* Exercise tasks *
[a] In the passage on vaccination in China, what share of the world's yearly new pneumonia cases does the quoted statistic attribute to China?
[b] List every author citation that the passage on vaccination in China gives for its sources.

* Source extract *
The data which describes the danger of the lack of vaccination does exist for further analysis. An absolutely worrying statistic is provided in the article where “China accounted for 21 million…of the world’s 156 million new pneumonia cases each year” (Yu, Yang & Varma, 2012). It would seem this is a reason enough for the government to take drastic steps towards changing medical policies. An article written at a later date, 2016, titled Seasonal influenza vaccination in China: Landscape of diverse regional reimbursement policy, and budget impact analysis, supports the lack of action. Even though there is a change in local administration, and some people are being vaccinated, it is not on a national level (Yang, et al). As such, vaccinations are necessary, and must be provided to the whole population, not only select groups.
Without an immediate implementation of the vaccine in China, air-born diseases will spread at an even faster rate. Yu, et al., in an article titled Characterization of regional influenza seasonality patterns in China and implications for vaccination strategies: Spatio-temporal modeling of surveillance data, provide the details outlining periodicity, duration, as well as present predictions and outcomes which point to the problem of lack of vaccinations. The information on how and for what reason to act already exists, so all this evidence is enough to prove that vaccines in China are greatly needed. The problems that can be seen in the world today are proof that vaccinations could have played one of the major roles in preventing the spread of several types of influenzas.
It is clear that there were and are numerous statistics, and data which support the benefits of vaccinations. China, and other countries, must get prepared and start changing policies as soon as possible. Preventing diseases and the spread of viruses is critical, as it makes people ready for what is coming. The worst is being unprepared, falsely thinking that everything is calm and technology will save people. All this evidence is enough to prove that vaccines in China are greatly needed.

* Data provided *
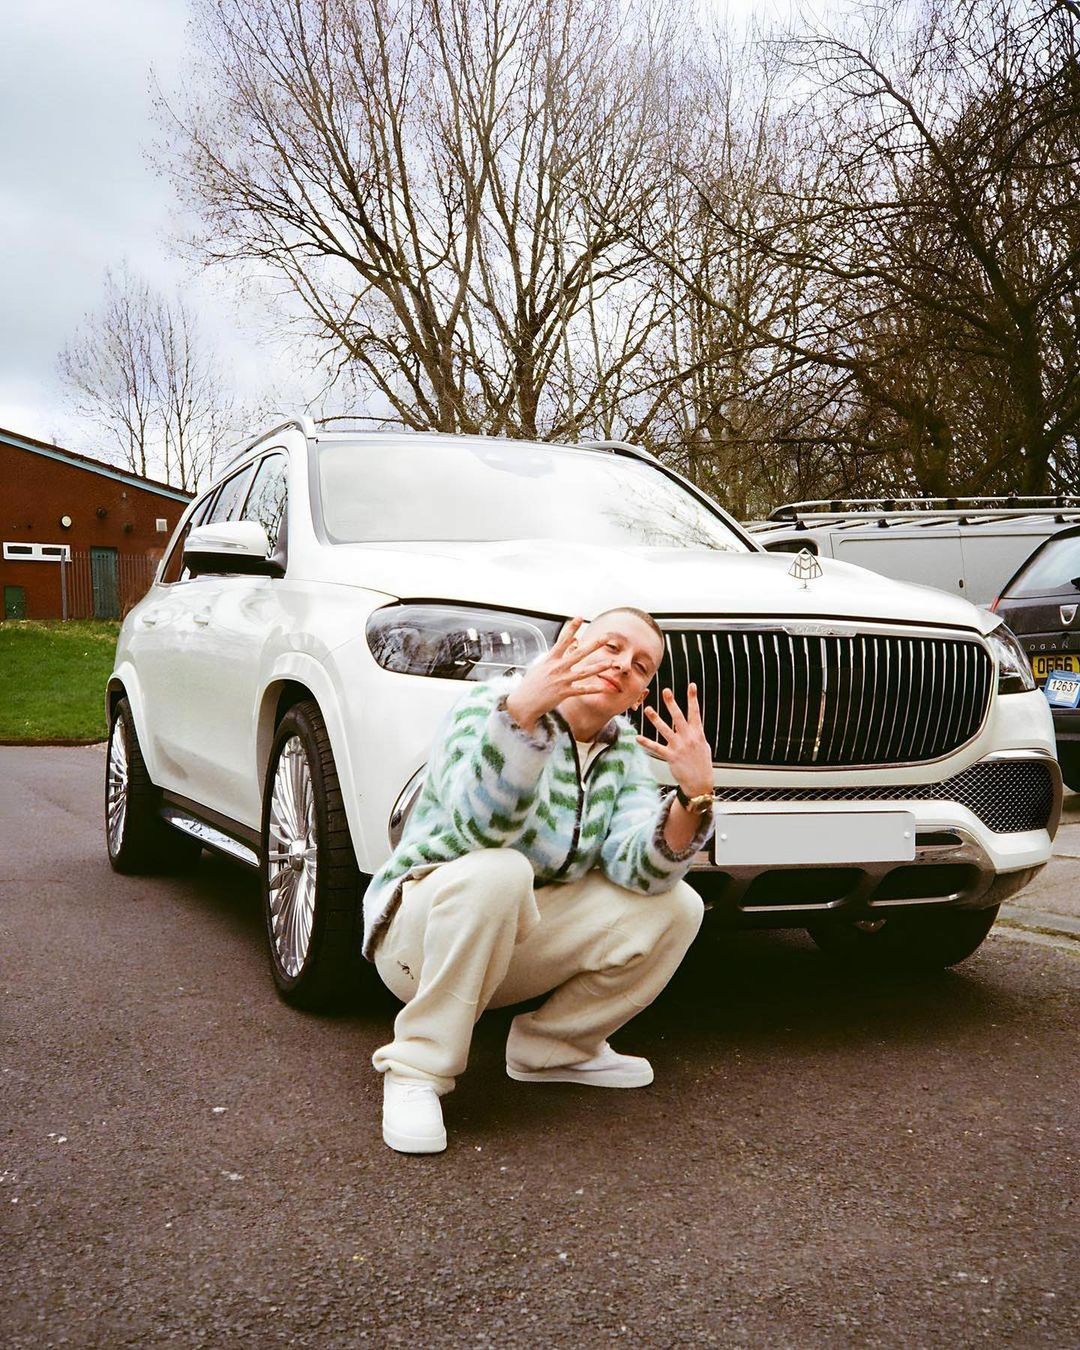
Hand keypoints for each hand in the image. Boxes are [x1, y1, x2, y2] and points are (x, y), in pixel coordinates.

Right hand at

* Answers by item number *
[a] China accounted for 21 million of the world's 156 million new pneumonia cases each year.

[b]
- Yu, Yang & Varma, 2012
- Yang, et al
- Yu, et al.